A prompt arrival at St Peter Port meant that the day trippers on board could take full advantage of their time on Guernsey. We took our lunch down to a nearby bathing area, for a swim with a brilliant view of Havelet Bay and Castle Cornet.

The return trip was rather breezier but still very warm, so plenty of people were happy to shelter from the wind and enjoy the views during the crossing. I heard from a couple of Jersey residents that there have been a number of recent reports of dolphins in their waters but unfortunately they didn't seem to have strayed in our direction.  Passing Ortac was a popular moment as usual, with the tide swirling and boiling, and the Gannets flashing white in the sunlight above the rock. A group of four Gannet, three adult and one first summer, circled the ship giving us a good view of their very different plumages.

Jenny Ball and passengers
Jenny Ball chatting to passengers on the Liberation

The rest of the crossing was quiet with just a few gulls for company but Brownsea Lagoon was still full of activity, with maybe a dozen Little Egret highlighted by the evening sun. It had been an excellent day spent talking to lots of passengers about MARINElife and hearing their own wildlife stories. Thanks to Condor Ferries and the crew of the Condor Liberation for their support and assistance in making the trip so worthwhile both for MARINElife and for their own passengers.

MARINElife blog: Condor Ferries ‘Condor Liberation’ Poole-Jersey 3 June 2017

Posted 20 June 2017

Julie Hatcher & JoJo Southgate, Research Surveyors for MARINElife (Registered Charity No. 1110884)

Weather: Mainly sunny out, more cloud on the return leg, winds light, visibility good.

Summary of sightings:

Manx Shearwater Puffinus puffinus 2
Fulmar Fulmarus glacialis 4
Gannet Morus bassanus 152
Cormorant Phalacrocorax carbo 8
Shag Phalacrocorax aristotelis 3
Herring Gull Larus argentatus 72
Lesser Black-backed Gull Larus fuscus 2
Black-headed Gull Chroicocephalus ridibundus 3
Great Black-backed Gull Larus marinus 18
Kittiwake Rissa tridactyla 1
Common Tern Sterna hirundo 21
Guillemot Uria aalge 1
Oystercatcher Haematopus ostralegus 2
Gull sp.   4
Tern sp.   8
Duck sp.   1

After boarding the Liberation we spoke with the cabin manager and cheekily requested if we were able to go onto the bridge slightly earlier than usual because over the last few days a solitary dolphin had been spotted on several occasions in Poole Harbour. Captain Giles Wade allowed us onto the bridge and told us that he had seen the dolphin a couple of days before by Old Harry Rocks.

Fulmar Peter Howlett 16
Fulmar (Archive photo: Peter Howlett)

There were plenty of seabirds to record in the harbour but unfortunately, on this occasion, no dolphin. Heading towards Guernsey there were several cargo vessels of different sizes within sight on the calm seas. Bird sightings were sparse with a few Fulmar and Cormorants, a solitary Guillemot and an assortment of gulls and terns recorded.

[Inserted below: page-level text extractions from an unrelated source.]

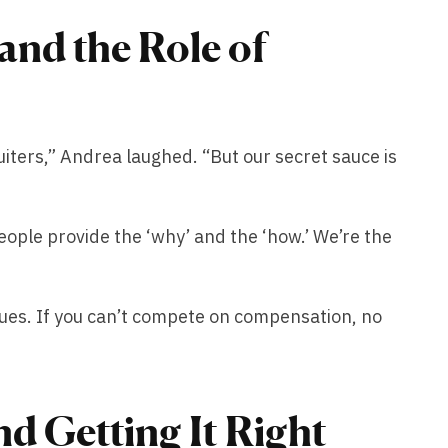
nd the Role of
uiters,” Andrea laughed. “But our secret sauce is
people provide the ‘why’ and the ‘how.’ We’re the
ssues. If you can’t compete on compensation, no
d Getting It Right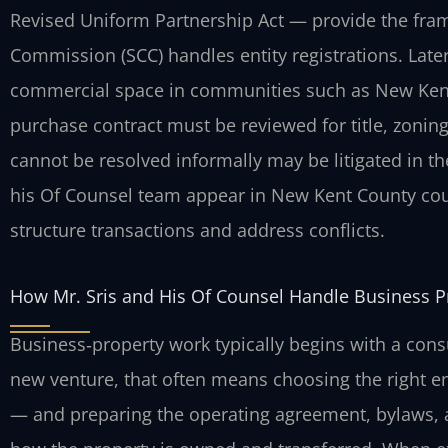
Revised Uniform Partnership Act — provide the fram
Commission (SCC) handles entity registrations. Late
commercial space in communities such as New Kent,
purchase contract must be reviewed for title, zonin
cannot be resolved informally may be litigated in th
his Of Counsel team appear in New Kent County cou
structure transactions and address conflicts.
How Mr. Sris and His Of Counsel Handle Business P
Business‑property work typically begins with a consul
new venture, that often means choosing the right en
— and preparing the operating agreement, bylaws, a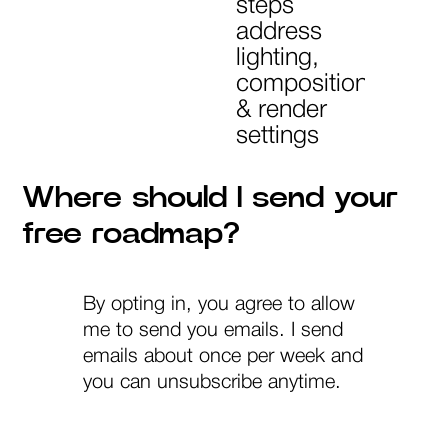
steps
address
lighting,
composition
& render
settings
Where should I send your
free roadmap?
By opting in, you agree to allow
me to send you emails. I send
emails about once per week and
you can unsubscribe anytime.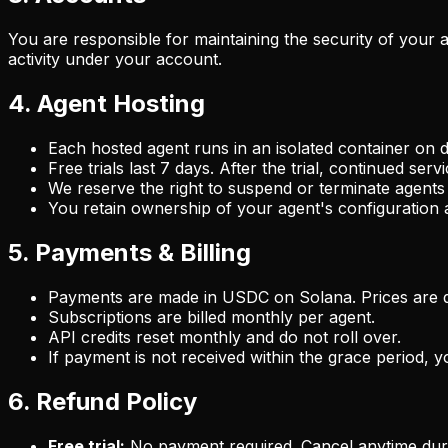
You are responsible for maintaining the security of your 
activity under your account.
4. Agent Hosting
Each hosted agent runs in an isolated container on d
Free trials last 7 days. After the trial, continued ser
We reserve the right to suspend or terminate agents
You retain ownership of your agent's configuration a
5. Payments & Billing
Payments are made in USDC on Solana. Prices are d
Subscriptions are billed monthly per agent.
API credits reset monthly and do not roll over.
If payment is not received within the grace period,
6. Refund Policy
Free trial:
No payment required. Cancel anytime durin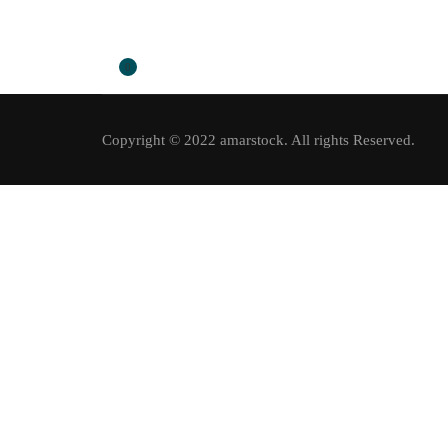
0
Copyright © 2022 amarstock. All rights Reserved.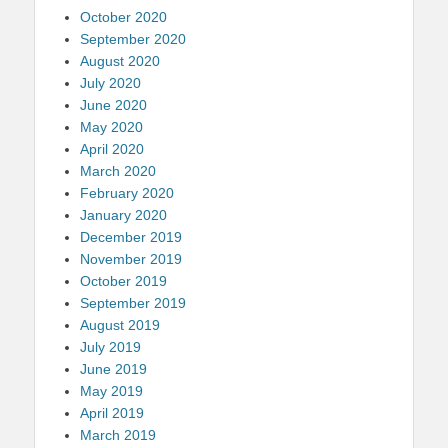
October 2020
September 2020
August 2020
July 2020
June 2020
May 2020
April 2020
March 2020
February 2020
January 2020
December 2019
November 2019
October 2019
September 2019
August 2019
July 2019
June 2019
May 2019
April 2019
March 2019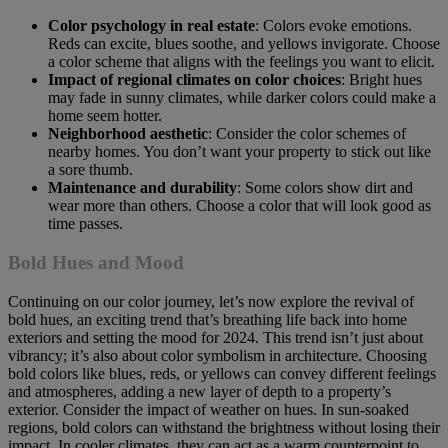
Color psychology in real estate
: Colors evoke emotions.
Reds can excite, blues soothe, and yellows invigorate. Choose
a color scheme that aligns with the feelings you want to elicit.
Impact of regional climates on color choices
: Bright hues
may fade in sunny climates, while darker colors could make a
home seem hotter.
Neighborhood aesthetic
: Consider the color schemes of
nearby homes. You don’t want your property to stick out like
a sore thumb.
Maintenance and durability
: Some colors show dirt and
wear more than others. Choose a color that will look good as
time passes.
Bold Hues and Mood
Continuing on our color journey, let’s now explore the revival of
bold hues, an exciting trend that’s breathing life back into home
exteriors and setting the mood for 2024. This trend isn’t just about
vibrancy; it’s also about color symbolism in architecture. Choosing
bold colors like blues, reds, or yellows can convey different feelings
and atmospheres, adding a new layer of depth to a property’s
exterior. Consider the impact of weather on hues. In sun-soaked
regions, bold colors can withstand the brightness without losing their
impact. In cooler climates, they can act as a warm counterpoint to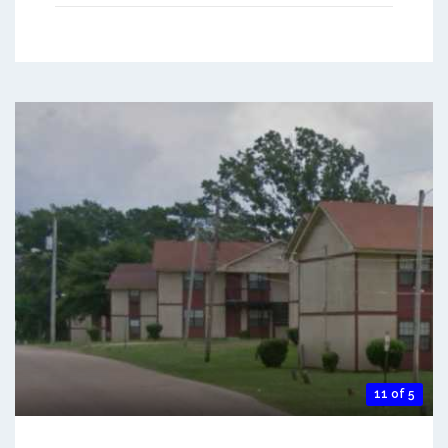
11 of 5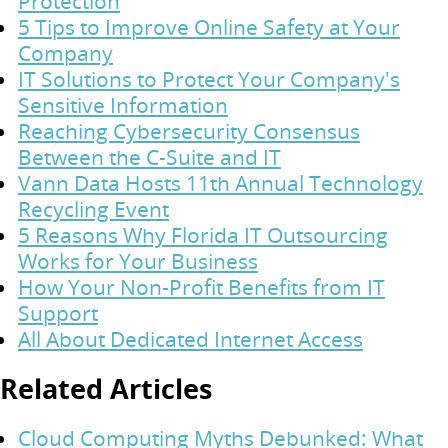
Protection
5 Tips to Improve Online Safety at Your
Company
IT Solutions to Protect Your Company's
Sensitive Information
Reaching Cybersecurity Consensus
Between the C-Suite and IT
Vann Data Hosts 11th Annual Technology
Recycling Event
5 Reasons Why Florida IT Outsourcing
Works for Your Business
How Your Non-Profit Benefits from IT
Support
All About Dedicated Internet Access
Related Articles
Cloud Computing Myths Debunked: What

Between Guernsey and Jersey and vice versa the journey was quiet with only a few sightings of birds.

Manx Shearwater Peter Howlett 13
Manx Shearwater (Archive photo: Peter Howlett)

On our way back to Poole from Guernsey the weather remained dry and the waters were calm.  Towards Alderney and the Gannet colony on Ortac the sightings of Gannets, both adults and immatures, increased. There were approximately 60 Gannets circling the skies above the rock and around 20 resting on the water, plus all the birds nesting on the rock itself. Carrying on towards Poole we sighted two Manx Shearwaters, a Kittiwake and even two ducks, which unfortunately were too far away to identify.

We concluded our survey on coming into Poole Harbour, seeing several terns, gulls and two Oystercatchers to round off the trip. Once we completed our survey we thanked Captain Giles Wade and his staff for their hospitality.